The input
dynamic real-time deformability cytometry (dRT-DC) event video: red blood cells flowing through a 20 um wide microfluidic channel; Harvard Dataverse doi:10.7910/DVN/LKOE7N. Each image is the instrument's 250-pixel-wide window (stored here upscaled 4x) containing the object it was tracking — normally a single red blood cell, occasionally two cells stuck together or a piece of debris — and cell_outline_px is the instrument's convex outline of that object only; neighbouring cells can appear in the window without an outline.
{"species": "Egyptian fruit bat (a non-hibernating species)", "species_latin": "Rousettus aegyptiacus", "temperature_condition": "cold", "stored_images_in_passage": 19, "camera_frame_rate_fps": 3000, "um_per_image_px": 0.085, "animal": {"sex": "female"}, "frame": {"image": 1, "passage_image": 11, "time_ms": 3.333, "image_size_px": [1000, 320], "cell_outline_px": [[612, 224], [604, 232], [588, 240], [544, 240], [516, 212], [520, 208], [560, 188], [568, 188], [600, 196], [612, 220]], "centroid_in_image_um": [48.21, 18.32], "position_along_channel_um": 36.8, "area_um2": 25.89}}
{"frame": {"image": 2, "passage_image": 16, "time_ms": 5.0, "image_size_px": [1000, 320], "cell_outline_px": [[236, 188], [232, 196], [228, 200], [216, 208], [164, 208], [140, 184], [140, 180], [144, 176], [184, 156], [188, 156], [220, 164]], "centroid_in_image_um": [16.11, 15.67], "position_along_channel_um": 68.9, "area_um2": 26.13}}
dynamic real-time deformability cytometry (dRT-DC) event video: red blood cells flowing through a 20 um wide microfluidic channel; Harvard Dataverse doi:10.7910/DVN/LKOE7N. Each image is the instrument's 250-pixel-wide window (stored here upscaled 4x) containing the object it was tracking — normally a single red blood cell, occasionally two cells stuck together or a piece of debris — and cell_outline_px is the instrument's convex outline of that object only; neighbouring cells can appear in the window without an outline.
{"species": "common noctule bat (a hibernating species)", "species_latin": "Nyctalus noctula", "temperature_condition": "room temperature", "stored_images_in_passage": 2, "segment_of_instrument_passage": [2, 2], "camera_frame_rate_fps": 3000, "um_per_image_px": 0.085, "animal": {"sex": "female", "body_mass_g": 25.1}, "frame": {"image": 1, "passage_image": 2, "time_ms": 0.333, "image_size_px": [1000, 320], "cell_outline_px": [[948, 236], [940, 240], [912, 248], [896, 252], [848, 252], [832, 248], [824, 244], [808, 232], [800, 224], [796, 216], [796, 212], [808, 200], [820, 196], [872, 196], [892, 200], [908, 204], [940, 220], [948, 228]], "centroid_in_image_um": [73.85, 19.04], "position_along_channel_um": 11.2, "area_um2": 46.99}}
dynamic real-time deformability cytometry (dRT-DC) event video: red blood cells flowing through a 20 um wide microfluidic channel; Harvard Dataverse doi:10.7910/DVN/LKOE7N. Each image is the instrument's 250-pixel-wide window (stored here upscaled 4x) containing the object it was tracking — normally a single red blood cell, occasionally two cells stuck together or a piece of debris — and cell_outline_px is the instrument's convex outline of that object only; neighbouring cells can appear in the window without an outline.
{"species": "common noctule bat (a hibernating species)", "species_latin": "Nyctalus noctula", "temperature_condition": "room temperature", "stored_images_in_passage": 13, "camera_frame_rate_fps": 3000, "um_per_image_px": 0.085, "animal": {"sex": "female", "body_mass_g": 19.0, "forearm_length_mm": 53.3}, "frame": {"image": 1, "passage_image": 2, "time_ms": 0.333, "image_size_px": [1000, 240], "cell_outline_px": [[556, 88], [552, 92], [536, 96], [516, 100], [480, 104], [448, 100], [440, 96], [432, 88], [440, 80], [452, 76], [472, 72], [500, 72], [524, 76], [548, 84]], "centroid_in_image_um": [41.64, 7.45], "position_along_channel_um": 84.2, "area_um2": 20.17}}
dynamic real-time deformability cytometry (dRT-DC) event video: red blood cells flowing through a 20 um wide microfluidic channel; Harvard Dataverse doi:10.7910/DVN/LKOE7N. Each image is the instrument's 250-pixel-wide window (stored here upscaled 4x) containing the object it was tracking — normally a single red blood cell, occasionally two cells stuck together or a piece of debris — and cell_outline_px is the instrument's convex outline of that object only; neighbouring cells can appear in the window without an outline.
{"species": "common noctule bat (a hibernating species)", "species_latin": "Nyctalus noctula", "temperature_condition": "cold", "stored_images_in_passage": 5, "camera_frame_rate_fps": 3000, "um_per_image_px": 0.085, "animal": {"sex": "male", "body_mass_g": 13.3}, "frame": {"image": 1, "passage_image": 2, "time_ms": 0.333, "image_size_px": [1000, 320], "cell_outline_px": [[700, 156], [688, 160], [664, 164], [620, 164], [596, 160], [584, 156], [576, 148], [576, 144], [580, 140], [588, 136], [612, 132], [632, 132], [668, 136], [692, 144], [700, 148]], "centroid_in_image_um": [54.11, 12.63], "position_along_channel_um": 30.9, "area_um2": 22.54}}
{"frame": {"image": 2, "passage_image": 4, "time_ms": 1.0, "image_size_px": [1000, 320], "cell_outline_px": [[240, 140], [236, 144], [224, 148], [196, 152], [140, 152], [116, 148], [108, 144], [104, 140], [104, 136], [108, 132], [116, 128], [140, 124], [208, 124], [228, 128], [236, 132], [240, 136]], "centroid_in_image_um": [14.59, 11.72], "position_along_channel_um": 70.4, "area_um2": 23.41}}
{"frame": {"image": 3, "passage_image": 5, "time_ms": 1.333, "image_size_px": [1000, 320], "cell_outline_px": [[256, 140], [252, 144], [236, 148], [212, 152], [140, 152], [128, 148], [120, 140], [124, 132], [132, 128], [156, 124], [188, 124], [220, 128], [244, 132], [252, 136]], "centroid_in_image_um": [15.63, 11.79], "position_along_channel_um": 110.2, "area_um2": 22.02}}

Exercise aim
Nothing should be left out: return all of the records exactly.

Written reply
dynamic real-time deformability cytometry (dRT-DC) event video: red blood cells flowing through a 20 um wide microfluidic channel; Harvard Dataverse doi:10.7910/DVN/LKOE7N. Each image is the instrument's 250-pixel-wide window (stored here upscaled 4x) containing the object it was tracking — normally a single red blood cell, occasionally two cells stuck together or a piece of debris — and cell_outline_px is the instrument's convex outline of that object only; neighbouring cells can appear in the window without an outline.
{"species": "Egyptian fruit bat (a non-hibernating species)", "species_latin": "Rousettus aegyptiacus", "temperature_condition": "cold", "stored_images_in_passage": 19, "camera_frame_rate_fps": 3000, "um_per_image_px": 0.085, "animal": {"sex": "female"}, "frame": {"image": 1, "passage_image": 11, "time_ms": 3.333, "image_size_px": [1000, 320], "cell_outline_px": [[612, 224], [604, 232], [588, 240], [544, 240], [516, 212], [520, 208], [560, 188], [568, 188], [600, 196], [612, 220]], "centroid_in_image_um": [48.21, 18.32], "position_along_channel_um": 36.8, "area_um2": 25.89}}
{"frame": {"image": 2, "passage_image": 16, "time_ms": 5.0, "image_size_px": [1000, 320], "cell_outline_px": [[236, 188], [232, 196], [228, 200], [216, 208], [164, 208], [140, 184], [140, 180], [144, 176], [184, 156], [188, 156], [220, 164]], "centroid_in_image_um": [16.11, 15.67], "position_along_channel_um": 68.9, "area_um2": 26.13}}
dynamic real-time deformability cytometry (dRT-DC) event video: red blood cells flowing through a 20 um wide microfluidic channel; Harvard Dataverse doi:10.7910/DVN/LKOE7N. Each image is the instrument's 250-pixel-wide window (stored here upscaled 4x) containing the object it was tracking — normally a single red blood cell, occasionally two cells stuck together or a piece of debris — and cell_outline_px is the instrument's convex outline of that object only; neighbouring cells can appear in the window without an outline.
{"species": "common noctule bat (a hibernating species)", "species_latin": "Nyctalus noctula", "temperature_condition": "room temperature", "stored_images_in_passage": 2, "segment_of_instrument_passage": [2, 2], "camera_frame_rate_fps": 3000, "um_per_image_px": 0.085, "animal": {"sex": "female", "body_mass_g": 25.1}, "frame": {"image": 1, "passage_image": 2, "time_ms": 0.333, "image_size_px": [1000, 320], "cell_outline_px": [[948, 236], [940, 240], [912, 248], [896, 252], [848, 252], [832, 248], [824, 244], [808, 232], [800, 224], [796, 216], [796, 212], [808, 200], [820, 196], [872, 196], [892, 200], [908, 204], [940, 220], [948, 228]], "centroid_in_image_um": [73.85, 19.04], "position_along_channel_um": 11.2, "area_um2": 46.99}}
dynamic real-time deformability cytometry (dRT-DC) event video: red blood cells flowing through a 20 um wide microfluidic channel; Harvard Dataverse doi:10.7910/DVN/LKOE7N. Each image is the instrument's 250-pixel-wide window (stored here upscaled 4x) containing the object it was tracking — normally a single red blood cell, occasionally two cells stuck together or a piece of debris — and cell_outline_px is the instrument's convex outline of that object only; neighbouring cells can appear in the window without an outline.
{"species": "common noctule bat (a hibernating species)", "species_latin": "Nyctalus noctula", "temperature_condition": "room temperature", "stored_images_in_passage": 13, "camera_frame_rate_fps": 3000, "um_per_image_px": 0.085, "animal": {"sex": "female", "body_mass_g": 19.0, "forearm_length_mm": 53.3}, "frame": {"image": 1, "passage_image": 2, "time_ms": 0.333, "image_size_px": [1000, 240], "cell_outline_px": [[556, 88], [552, 92], [536, 96], [516, 100], [480, 104], [448, 100], [440, 96], [432, 88], [440, 80], [452, 76], [472, 72], [500, 72], [524, 76], [548, 84]], "centroid_in_image_um": [41.64, 7.45], "position_along_channel_um": 84.2, "area_um2": 20.17}}
dynamic real-time deformability cytometry (dRT-DC) event video: red blood cells flowing through a 20 um wide microfluidic channel; Harvard Dataverse doi:10.7910/DVN/LKOE7N. Each image is the instrument's 250-pixel-wide window (stored here upscaled 4x) containing the object it was tracking — normally a single red blood cell, occasionally two cells stuck together or a piece of debris — and cell_outline_px is the instrument's convex outline of that object only; neighbouring cells can appear in the window without an outline.
{"species": "common noctule bat (a hibernating species)", "species_latin": "Nyctalus noctula", "temperature_condition": "cold", "stored_images_in_passage": 5, "camera_frame_rate_fps": 3000, "um_per_image_px": 0.085, "animal": {"sex": "male", "body_mass_g": 13.3}, "frame": {"image": 1, "passage_image": 2, "time_ms": 0.333, "image_size_px": [1000, 320], "cell_outline_px": [[700, 156], [688, 160], [664, 164], [620, 164], [596, 160], [584, 156], [576, 148], [576, 144], [580, 140], [588, 136], [612, 132], [632, 132], [668, 136], [692, 144], [700, 148]], "centroid_in_image_um": [54.11, 12.63], "position_along_channel_um": 30.9, "area_um2": 22.54}}
{"frame": {"image": 2, "passage_image": 4, "time_ms": 1.0, "image_size_px": [1000, 320], "cell_outline_px": [[240, 140], [236, 144], [224, 148], [196, 152], [140, 152], [116, 148], [108, 144], [104, 140], [104, 136], [108, 132], [116, 128], [140, 124], [208, 124], [228, 128], [236, 132], [240, 136]], "centroid_in_image_um": [14.59, 11.72], "position_along_channel_um": 70.4, "area_um2": 23.41}}
{"frame": {"image": 3, "passage_image": 5, "time_ms": 1.333, "image_size_px": [1000, 320], "cell_outline_px": [[256, 140], [252, 144], [236, 148], [212, 152], [140, 152], [128, 148], [120, 140], [124, 132], [132, 128], [156, 124], [188, 124], [220, 128], [244, 132], [252, 136]], "centroid_in_image_um": [15.63, 11.79], "position_along_channel_um": 110.2, "area_um2": 22.02}}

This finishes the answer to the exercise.